Truthfully, while traversing the island I felt as if I was in Eleuthera or Long Island. It is a long island much like both Eleuthera and Long Island. So, driving in between settlements took some time. In addition to this, the island is very hilly… Also, like Eleuthera and Long Island. Its highest point stands a towering, for The Bahamas at least, 141 feet above sea level in the settlement of Hard Hill. The similarities between the three islands don’t end there, though. Acklins Island is very narrow, only spanning 4 miles at its widest point.

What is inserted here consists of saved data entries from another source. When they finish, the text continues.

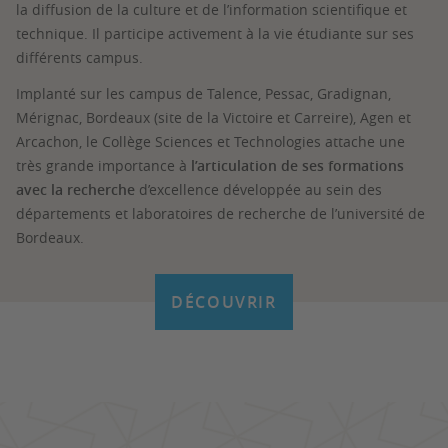
la diffusion de la culture et de l’information scientifique et
technique. Il participe activement à la vie étudiante sur ses
différents campus.
Implanté sur les campus de Talence, Pessac, Gradignan,
Mérignac, Bordeaux (site de la Victoire et Carreire), Agen et
Arcachon, le Collège Sciences et Technologies attache une
très grande importance à
l’articulation de ses formations
avec la recherche
d’excellence développée au sein des
départements et laboratoires de recherche de l’université de
Bordeaux.
DÉCOUVRIR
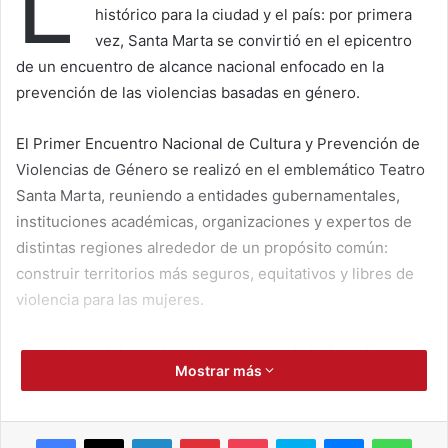
L
histórico para la ciudad y el país: por primera
vez, Santa Marta se convirtió en el epicentro
de un encuentro de alcance nacional enfocado en la
prevención de las violencias basadas en género.
El Primer Encuentro Nacional de Cultura y Prevención de
Violencias de Género se realizó en el emblemático Teatro
Santa Marta, reuniendo a entidades gubernamentales,
instituciones académicas, organizaciones y expertos de
distintas regiones alrededor de un propósito común:
construir territorios más seguros, equitativos y libres de
violencia para las mujeres.
La apertura del evento estuvo a cargo de la Alcaldía
Mostrar más
Distrital, a través de la Secretaría de la Mujer, ratificando el
compromiso institucional con la protección de la vida y los
derechos de las mujeres. Bajo el liderazgo del alcalde
Facebook
X
LinkedIn
Pinterest
Pocket
Skype
Messenger
WhatsApp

It is believed that the original Lucayan name of Acklins was either Baaruco or Yahaka. Whatever the Lucayan name may be, Acklins Islands is one of the islands in The Bahamas that is relatively untouched. The island actually didn’t have electricity installed until 1998… Just twenty years ago.
Acklins Island is home to one of the largest Lucayan sites found in The Bahamas to date. Remains of the Lucayan village sits along present-day Pompey Bay Beach. After the removal of the Lucayan Indians at the hands of the Europeans in the 1500’s, the island sat quiet, devoid of human life, for more than 200 years until American Loyalists settled on the island towards the end of the 18th Century in 1783.
Since then, the island has still managed to remain in its pristine state. The island is home to flocks of flamingos, like most of the islands in The Southern Bahamas. Along with neighbouring Crooked Island, Long Cay and Castle Island, Acklins encloses about a 1,000sq foot body of water called the Bight of Acklins. This water feature of The Bahamas is home to some of the best snorkelling spots and bonefishing flats because most of it is just a few feet deep and to me, the most beautiful waters in The Bahamas that I’ve seen so far.